Speech corpus can be constructed based on syllables and phoneme. The difference between syllable and phoneme is that the syllable consists of the vowel and its consonant, whilst the phoneme is the smallest unit of sound. For example, the word ’me’ (aku) is made up of one syllable. However, the word ’me’ may have two phonemes, i.e. [m] and [e]. The Barkhoda et. al’s study (Barkhoda et al. 2009) showed that phoneme-based produced more naturally speech synthesizer than syllable-based. Therefore, we study the phoneme-based speech corpus. In the speech synthesizer, there are several frequently used phone-sized units for producing high quality synthesized speech, i.e. monophone, triphone, and pentaphone units. Longer phone-sized units provide high natural speech synthesizer (Anushiya et al. 2013, 2015). In the study of Mandarin auto speech recognition, (Xu et al. 2018) showed that the triphone model produced high recognition rate compared to the monophone model.
How to select the minimum sentences set that contain all phonetic units is the issue of this study. The classical method to handle this issue is a greedy search algorithm (van Santen and Buchsbaum 1997). The algorithm selects the sentences from the mother sentence set by scoring the sentence based on the uncovered units. The standard greedy (SG) algorithm has been implemented to create a speech corpus in many languages such as Indonesia (Suyanto 2006), Bangla (Murtoza Habib et al. 2011), and Czech (Matouek and Romportl 2006). SG algorithm searches the minimum sentences by calculating the score of each sentence. For each looping, the sentence with the highest score is selected. Sentences scoring becomes an essential aspect to select the best sentences.
However, SG algorithm produces high computational time and large number of generated sentences. To reduce the computational cost of SG algorithm, Zhang and Nakamura proposed least-to-most greedy (LTM + Greedy) algorithm which selects the sentence only from the subset sentence or those sentences that contain the unit of least frequency (Zhang and Nakamura 2001). The objective of SG and LTM + Greedy algorithms is to generate the minimum sentence set which covers all phonetic units. The objectives of this study is to compare the sentence selection methods on different phone-sized units, especially on the triphone and pentaphone units.

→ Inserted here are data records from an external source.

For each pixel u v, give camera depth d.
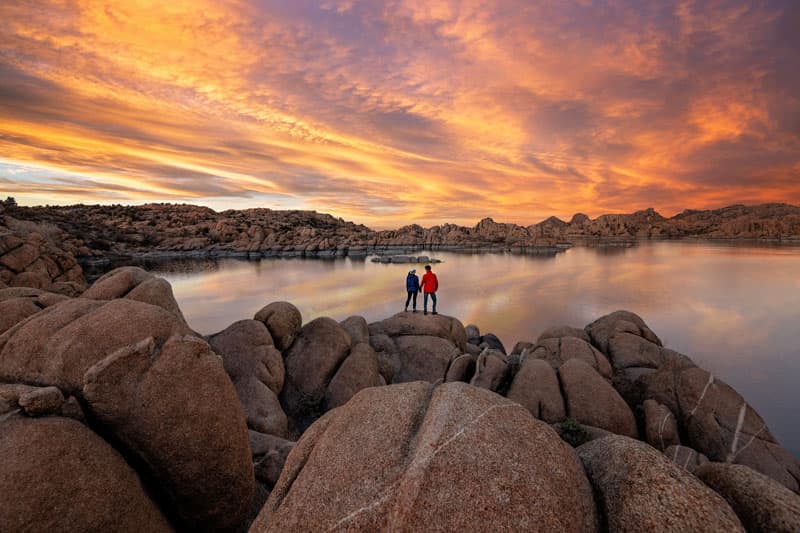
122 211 167.62
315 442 3.54
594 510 2.55
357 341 14.14
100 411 3.87
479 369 12.31
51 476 3.21
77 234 102.56
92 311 4.80
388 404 3.40
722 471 2.98
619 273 64.62
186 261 97.94
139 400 4.01
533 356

The rest of this paper is organized as follows: Sect. 2 reviews the related works. The methodology is introduced in Sect. 3. Section 4 gives the results and discussion. Section 5 concludes our work and gives future works.
2 Indonesian text corpus
2.1 The Indonesian phoneme
Indonesia is located in Southeast Asia with Jakarta as the capital city. Although Bahasa Indonesia becomes a national language of Indonesia, more than 195 million people in Indonesia speak Bahasa Indonesia as second language (Sakti et al. 2004). Many people in Indonesia speak with the traditional language, such as Javanese, Sundanese, and Balinese (Muljono et al. 2016a). Bahasa Indonesia is a language from the Austronesian family (O’Grady and Archibald 2000). It is spoken not only in Indonesia but also in Malaysia, Singapore, Southern Thailand, and Brunei (called Bahasa Melayu). Besides, Bahasa Indonesia becomes one of the minority language in the Netherlands (Comrie 2009).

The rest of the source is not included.